Usually, people only see the income of 10 million yuan and choose to ignore the input of 13.5 million yuan. Although you have enjoyed 20 years of high-quality life, this is also a reasonable lifestyle choice. As I have emphasized many times before, when buying your first house, you should not pay too much attention to its potential appreciation but should focus more on the comfort of living.
But it is worth noting that when we invest our funds in real estate, we must consider how much of it is based on the faith in real estate. Once the consensus or belief disappears, the wealth previously on the books will also cease to exist. The difference is that the loss of consensus often happens suddenly, whereas the loss of faith is a gradual process, giving us enough time to exit.
However, because of human greed, many people give up the chance to exit, always hoping to gain more profit and may end up with nothing.
Exploring the meaning of wealth is an eternal topic. Wealth is not merely a simple accumulation of amounts; it is a complex product composed of two key factors: time and capability. Let’s first put aside the time dimension and focus on the two core elements: personal capability and the ability to mobilize resources.

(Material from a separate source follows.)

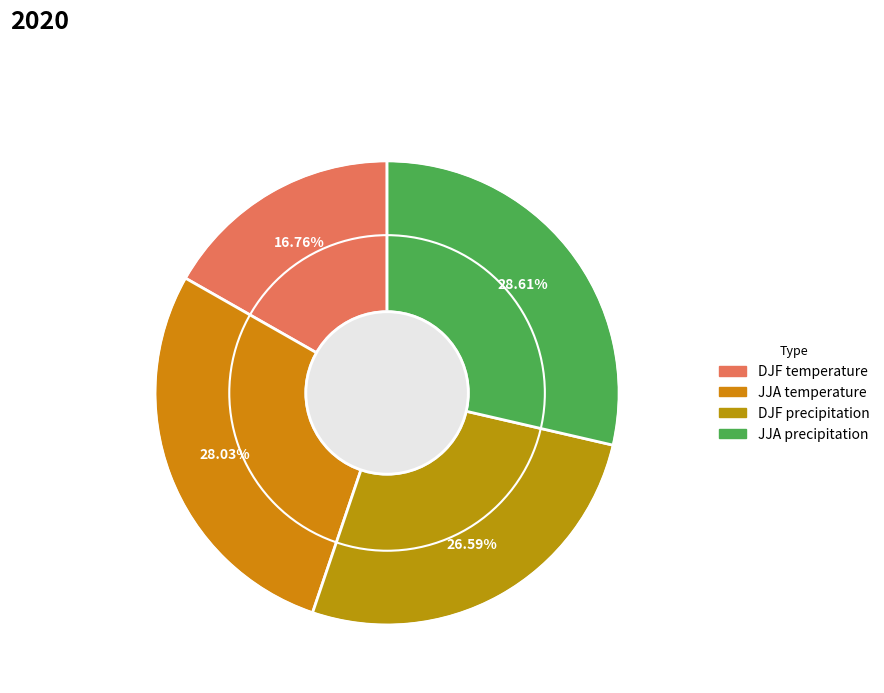

Which category has the smallest portion of the pie?

DJF temperature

Imagine you own one million yuan in cash or equivalent assets, this wealth gives you the opportunity to mobilize resources for your use. For example, you can rent a shop, hire employees, and start a restaurant. If you have the necessary business acumen, this restaurant can continue to bring you revenue, and after deducting necessary expenses, the annual profit may reach 200,000 yuan. Assuming the average return rate in the catering industry is 10%, and your restaurant can achieve a return of 20%, then based on this ratio, your one million yuan investment actually creates a value of two million yuan. This is the embodiment of wealth.

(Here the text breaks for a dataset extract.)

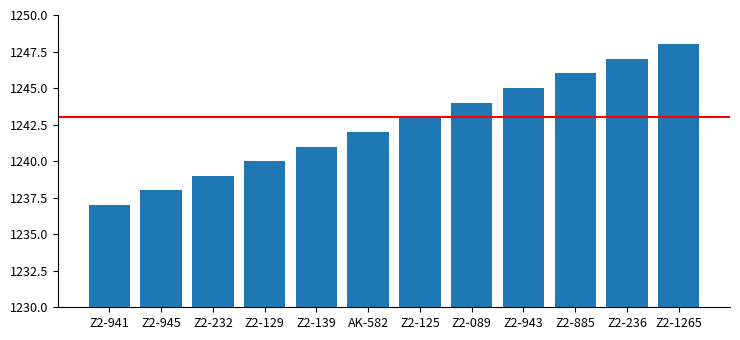

Does the chart contain any negative values?

No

If the amount of capital expands to 100 million yuan, and your capability is sufficient to utilize this capital, you might establish a large chain catering business, and your wealth would grow accordingly. However, if you lack the capacity, this capital will eventually become your contribution to society. Some may consider it a waste, but wealth, like matter, possesses the characteristic of being indestructible. This 100 million yuan will nourish numerous families, provide job opportunities for many, support their growth, and may even generate more wealth.

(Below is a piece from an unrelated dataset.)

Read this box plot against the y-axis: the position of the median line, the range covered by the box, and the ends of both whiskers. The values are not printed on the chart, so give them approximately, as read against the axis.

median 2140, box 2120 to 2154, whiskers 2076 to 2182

The tangible wealth that we have discussed so far is quantifiable, but for most people, intangible assets are of greater value. Examples include one’s ability to create wealth, the wisdom to preserve and increase value, and though these are difficult to measure numerically, they are indispensable. Many people desire vast wealth; however, if that wealth exists only in the form of land or precious metals, its value often diminishes over time. It is only when you possess the ability to manage and grow that wealth that it holds more practical significance.